Wednesday, December 22, 2010

FEAST OF ST. THOMAS THE APOSTLE, DECEMBER 21

Feast of St. Thomas the Apostle
DECEMBER 21.

THOMAS, also called Didymus, or the twin, was a fisherman of Galilee. After having been received among the apostles he accompanied Jesus in all His journeys, and uniformly showed docility, zeal, and love towards Him, particularly on the occasion of His going to Bethany to raise Lazarus from the dead. For when the apostles were afraid to go thither, because the Jews desired to kill Jesus, Thomas, full of courage, said, “Let us also go, that we may die with Him” (John xi. 16). His faith, indeed, wavered for a moment in regard to the resurrection of Christ ; but no sooner had Christ satisfied him thereof by showing His wounds, than he cried out with firm faith, “My Lord and my God”. St. Gregory thereupon says, “God overruled the doubting of Thomas to our good, since that very doubt has profited us more than the ready belief of the other disciples, inasmuch as thereby Christ was induced to give so much clearer proofs of His resurrection, in order to confirm us in the belief of it. Thomas showed the firmness of his faith by the innumerable labors which he undertook, and by the sufferings that he endured for Christ. He traversed the most extensive and remote countries, and preached Jesus to the Armenians, Medes, Persians, Parthians, Hyrcardans, Bactrians, and other barbarous and wicked nations, enduring in the course of his labors, with astonishing firmness, the greatest sufferings for the honor of God and the salvation of men. Finally he came to India, when, in the city of Calamina, or Meliapor, he underwent a glorious martyrdom, being pierced through with lances, by order of the idolatrous priests, as he was praying at the foot of the cross. So much did the apostle do to repair a single fault ; but we, who every day commit so many what do we do to repair them?

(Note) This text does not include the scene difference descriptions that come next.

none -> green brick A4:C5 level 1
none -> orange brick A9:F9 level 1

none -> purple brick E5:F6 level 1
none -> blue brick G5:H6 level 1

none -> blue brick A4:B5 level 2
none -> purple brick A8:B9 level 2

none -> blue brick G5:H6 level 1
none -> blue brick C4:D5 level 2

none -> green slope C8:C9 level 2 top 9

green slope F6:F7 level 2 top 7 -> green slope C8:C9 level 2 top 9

The Introit of the Mass is the same as on the feast of St. Andrew.

Prayer.

Grant us, we beseech Thee, O Lord, to glory in the solemnity of Thy blessed apostle Thomas, that we may be ever assisted by his patronage, and follow his faith with suitable devotion.
Through Christ, etc.

EPISTLE. Ephes. ii. 19-22.

Brethren: Now you are no more strangers and foreigners: but you are fellow- citizens with the saints, and the domestics of God. Built upon the foundation of the apostles and prophets, Jesus Christ Himself being the chief corner-stone : in Whom all the building, being framed together, groweth up into a holy temple in the Lord, in Whom you also are built together into a habitation of God in the Spirit.

The gospel and an explanation of it are to be found on the first Sunday after Easter.

Prayer.

O most benign Jesus, Who didst permit the unbelieving Thomas to touch the prints of Thy holy wounds, and didst there by deliver him from his unbelief, oh, heal the wounds of my heart; give me a living, firm, and enduring faith in Thee, such as may ever incite me to do what shall be pleasing to thee, and to shun whatever may displease Thee. I beseech it of Thee by Thy mercy to Thomas in showing the prints of Thy wounds to him.